-- Excerpted records follows --
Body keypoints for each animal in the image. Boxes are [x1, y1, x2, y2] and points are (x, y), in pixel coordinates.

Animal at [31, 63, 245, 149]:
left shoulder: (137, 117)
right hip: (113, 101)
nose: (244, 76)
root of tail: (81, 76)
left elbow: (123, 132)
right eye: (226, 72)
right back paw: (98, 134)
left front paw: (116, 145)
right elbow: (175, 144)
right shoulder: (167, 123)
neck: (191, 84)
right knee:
-- Excerpted records concluded --
*Instructions to follow*: Which lines above hold the string "right"? Show each of them.

*Response*:
right hip: (113, 101)
right eye: (226, 72)
right back paw: (98, 134)
right elbow: (175, 144)
right shoulder: (167, 123)
right knee:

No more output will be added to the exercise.